So you ask,”what got you started in this imagineering thing?”
Partly, my son and his interest in trains. He has liked N scale since he was four years old. Once he saw several of my On30 engines out of their boxes, a truly rare occurrence in his lifetime, he decided he liked “the big ones” as well. So now we have a scale and a gauge in common.
However, long before this happened, the idea of using On30 to represent a Maine two foot railroad and a Maryland “Farmer’s Railroad” had come to mind. Thought it would be an interesting project to take to local model railroad shows to share the “Narrow Gauge Experience” as well have something to operate as I worked on my 12″=1ft basement project.
Not being one of the narrow gauge purist when it comes to On30 representing either two foot or three foot railroads, decided to sit down and look at different 24, 30, and 36 inch gauge railroads that offered an interesting switching area that could be made into a module or two since my “permanently up” model railroad was going to be one in On2 and one in Sn3.
Due to my interest in various narrow gauge railroads around the world (mostly western hemisphere), it is difficult to find just one prototype to model when there are so many different railroads, themes, scenes, etc that have caught my fancy over the years. Watching the EBT switch hoppers at the mines in Robertsdale, Pennsylvania sounds just as interesting to me as the Gilpin Tram switching the mills in Black Hawk, Colorado. Themes, just too many have an interest over the years. From coal mining to hard rock mining, logging and wood products, slate industry, dairy, livestock, or just plain old general freight. Scenes are a similar story, whether it was a bridge, a station, line side barn or industry, or the whole town. Once again lots of scenes, not enough space. Then an idea came to mind. How about if I made a On30 model railroad and replaced scenes and buildings. Then I could model several different railroads in the same space! Next problem, a flexible enough track arrangement to make this idea work. What typical scene interested me the most! Came down to those that required switching from Strong Maine to the Hawaiian Islands, Alaska to Peru and everywhere in-between whether a junction, or “division point”. Especially those that contained a wye or switchback, they seemed to make it to the top of my list. However, a few such as SR&RL at Strong and Kingfield Maine, the Ma&Pa at Delta, Pa/Cardiff, Md and C&S/Gilpin at Black Hawk were the major exceptions to wyes and swirchbacks. Granted, the Ma&Pa did have a wye at Delta at one time, but for most of the Ma &Pa’s time in Delta they used a very nice Sellers turntable.
So the search for an interesting generic scene became the new goal. Standard gauge came to the rescue. Yes, you read that correctly. Standard gauge came to the rescue of my narrow gauge quest. So much for being a narrow gauge fan you say. I know, but the solution to my problem had an interesting twist. It was 10 minutes up the road and I had driven through it numerous times without giving it a thought. The Stewartstown Railroad’s Stewartstown terminal (see http://www.stewartstownrailroad.com/ for more about the Stewartstown RR) was perfect . It had a wye, several industries to switch, a small engine terminal, nice station area and it was situated in a small “valley” so to speak in terms of our local geography.

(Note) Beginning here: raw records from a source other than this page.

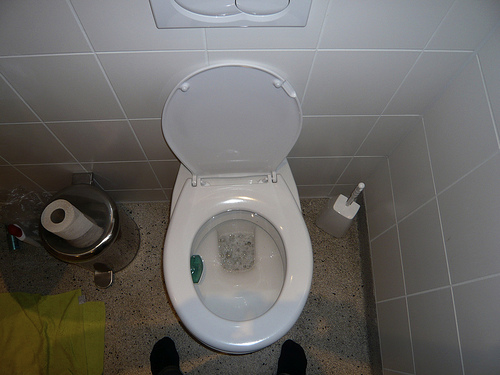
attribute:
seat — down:
[149, 168, 326, 361]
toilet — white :
[106, 55, 358, 360]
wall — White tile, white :
[355, 17, 498, 373]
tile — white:
[368, 221, 405, 301]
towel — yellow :
[11, 307, 101, 367]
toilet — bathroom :
[127, 56, 311, 358]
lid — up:
[137, 57, 319, 178]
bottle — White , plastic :
[5, 222, 42, 247]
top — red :
[6, 222, 21, 238]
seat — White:
[165, 173, 315, 356]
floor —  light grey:
[314, 248, 365, 368]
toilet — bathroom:
[138, 54, 323, 355]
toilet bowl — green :
[162, 84, 312, 345]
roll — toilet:
[33, 201, 112, 255]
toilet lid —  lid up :
[160, 62, 305, 176]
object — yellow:
[6, 282, 96, 371]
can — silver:
[28, 177, 143, 292]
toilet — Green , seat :
[158, 59, 315, 356]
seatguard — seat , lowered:
[160, 172, 317, 353]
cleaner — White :
[316, 177, 371, 241]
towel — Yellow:
[16, 290, 103, 371]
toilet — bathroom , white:
[153, 70, 323, 366]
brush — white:
[315, 180, 366, 237]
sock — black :
[148, 332, 180, 373]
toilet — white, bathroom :
[157, 169, 334, 353]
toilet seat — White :
[162, 175, 314, 356]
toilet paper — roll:
[40, 197, 94, 239]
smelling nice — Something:
[129, 241, 263, 298]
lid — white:
[117, 46, 299, 205]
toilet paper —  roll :
[40, 196, 102, 245]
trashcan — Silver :
[29, 173, 146, 279]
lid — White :
[158, 61, 305, 184]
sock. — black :
[149, 330, 312, 372]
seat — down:
[161, 176, 317, 340]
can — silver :
[35, 193, 139, 285]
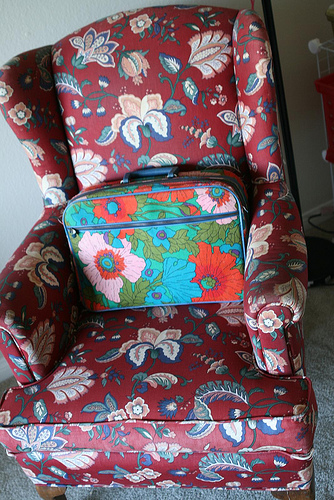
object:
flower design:
[187, 27, 233, 79]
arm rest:
[242, 182, 307, 377]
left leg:
[34, 480, 67, 497]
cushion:
[0, 299, 317, 489]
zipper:
[65, 210, 239, 235]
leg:
[272, 488, 317, 500]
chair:
[0, 0, 333, 500]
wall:
[0, 0, 334, 272]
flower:
[154, 327, 224, 390]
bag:
[61, 166, 251, 312]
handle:
[120, 165, 179, 182]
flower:
[100, 83, 179, 156]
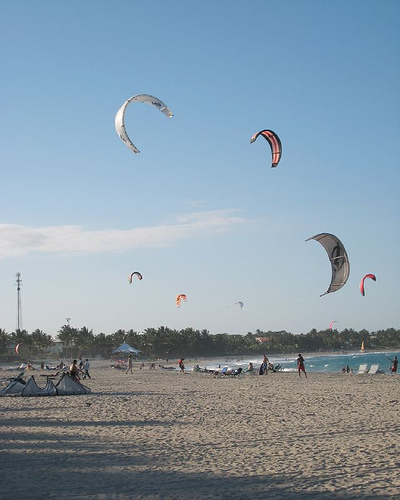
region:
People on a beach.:
[11, 342, 399, 419]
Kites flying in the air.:
[95, 77, 381, 325]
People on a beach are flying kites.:
[12, 81, 397, 482]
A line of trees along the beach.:
[3, 321, 399, 366]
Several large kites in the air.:
[95, 80, 393, 334]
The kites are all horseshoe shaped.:
[84, 84, 393, 328]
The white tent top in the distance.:
[112, 341, 135, 352]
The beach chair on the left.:
[356, 363, 366, 373]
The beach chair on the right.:
[368, 361, 377, 377]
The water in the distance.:
[237, 351, 399, 376]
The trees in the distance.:
[1, 323, 396, 353]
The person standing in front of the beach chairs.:
[291, 351, 313, 377]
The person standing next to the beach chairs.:
[388, 351, 399, 378]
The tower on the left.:
[12, 266, 25, 332]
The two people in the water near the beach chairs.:
[340, 363, 350, 371]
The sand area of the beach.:
[1, 358, 398, 499]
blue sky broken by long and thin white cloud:
[4, 12, 396, 333]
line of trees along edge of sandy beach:
[3, 322, 395, 456]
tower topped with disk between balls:
[12, 268, 24, 333]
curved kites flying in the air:
[125, 228, 377, 315]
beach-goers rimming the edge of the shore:
[161, 343, 397, 386]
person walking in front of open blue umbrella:
[107, 336, 141, 374]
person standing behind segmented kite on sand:
[3, 355, 95, 403]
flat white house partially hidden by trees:
[28, 328, 81, 358]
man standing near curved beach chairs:
[351, 351, 397, 377]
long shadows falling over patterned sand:
[7, 368, 393, 490]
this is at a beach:
[29, 72, 337, 413]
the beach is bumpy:
[118, 380, 295, 462]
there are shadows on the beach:
[53, 432, 149, 499]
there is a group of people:
[115, 320, 275, 398]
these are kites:
[83, 61, 327, 282]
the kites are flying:
[91, 93, 375, 323]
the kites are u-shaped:
[98, 86, 349, 324]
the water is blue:
[275, 343, 389, 379]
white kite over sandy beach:
[107, 88, 180, 158]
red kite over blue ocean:
[353, 271, 379, 300]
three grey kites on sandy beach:
[0, 374, 95, 396]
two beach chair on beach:
[349, 362, 381, 377]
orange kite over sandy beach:
[171, 290, 192, 310]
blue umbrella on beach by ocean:
[110, 341, 140, 373]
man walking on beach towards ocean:
[122, 353, 135, 375]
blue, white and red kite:
[249, 128, 283, 169]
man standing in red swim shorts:
[295, 352, 309, 377]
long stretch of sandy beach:
[0, 348, 399, 498]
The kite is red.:
[352, 262, 375, 297]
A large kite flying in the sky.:
[306, 227, 355, 297]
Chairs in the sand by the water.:
[358, 359, 382, 378]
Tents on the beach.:
[4, 369, 86, 401]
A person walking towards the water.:
[126, 352, 135, 373]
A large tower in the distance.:
[10, 268, 28, 333]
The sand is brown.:
[4, 399, 398, 499]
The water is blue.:
[245, 352, 399, 370]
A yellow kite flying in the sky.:
[168, 288, 192, 312]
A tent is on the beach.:
[111, 339, 139, 354]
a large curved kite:
[114, 93, 170, 152]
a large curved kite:
[128, 269, 144, 282]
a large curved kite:
[175, 291, 187, 307]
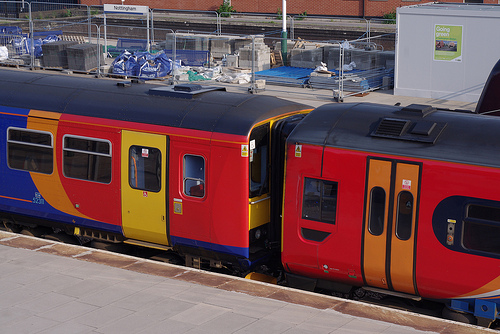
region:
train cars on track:
[7, 62, 492, 303]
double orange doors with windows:
[347, 106, 447, 309]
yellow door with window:
[94, 119, 185, 273]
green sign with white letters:
[427, 17, 488, 74]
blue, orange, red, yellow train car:
[4, 94, 273, 255]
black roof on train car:
[19, 61, 272, 254]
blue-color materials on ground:
[247, 60, 338, 94]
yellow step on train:
[115, 204, 198, 269]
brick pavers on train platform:
[39, 259, 277, 331]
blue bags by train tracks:
[97, 44, 188, 81]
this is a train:
[46, 90, 395, 248]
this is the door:
[368, 166, 410, 298]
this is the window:
[303, 179, 333, 219]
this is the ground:
[12, 255, 133, 331]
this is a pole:
[281, 5, 290, 41]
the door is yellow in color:
[119, 141, 165, 233]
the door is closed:
[122, 138, 160, 213]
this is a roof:
[308, 4, 362, 14]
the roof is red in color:
[312, 2, 352, 14]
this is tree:
[218, 4, 229, 13]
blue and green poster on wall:
[422, 15, 477, 79]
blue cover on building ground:
[240, 53, 322, 85]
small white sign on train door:
[396, 175, 425, 190]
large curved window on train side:
[291, 167, 353, 261]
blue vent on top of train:
[138, 54, 259, 106]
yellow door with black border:
[94, 120, 189, 261]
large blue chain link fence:
[302, 43, 404, 95]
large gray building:
[389, 7, 484, 109]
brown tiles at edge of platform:
[98, 253, 228, 295]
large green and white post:
[266, 9, 306, 80]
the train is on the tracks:
[21, 61, 492, 323]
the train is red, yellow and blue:
[25, 47, 452, 292]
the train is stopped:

Since I had been searching through photos of Mexican narrow gauge at the time, I wondered how well my Ferrocarril de Agricultor [FdA] (Farmer’s Railway) would fit the Stewartstown configuration. Central to the whole equation where several photos from Mexican and South American railroads that really interested me. I really liked the market scene of vendors selling hats and have always liked the mixed train backing out of the station.
What if the station’s architecture matched the market’s arches? Hmmm that sounded interesting. Wonder if I could make the street between the station and market of a cobblestone covered in dirt, an interesting scene from another photograph I had snatched off of the internet.So then it was off to find other Spanish colonial and adobe buildings to fill out my new Mexican village. The main industry, agricultural products including my favorite drink coffee! Low and behold where there was once nothing, there was now an imagineered railroad, Ferrocarril de Agricultor in “Peublo de Cafe’ ” ( literally, village of coffee), using a trackplan similar to the Stewartstown railroad in faraway York County Pennsylvania. That is how my adventure in Model Railroad Imagineering got started.
One last thought, what would the FdA’s Pueblo de Cafe’s engine terminal look like? The 2ft gauge Mexicano provided an answer (and maybe a future engine).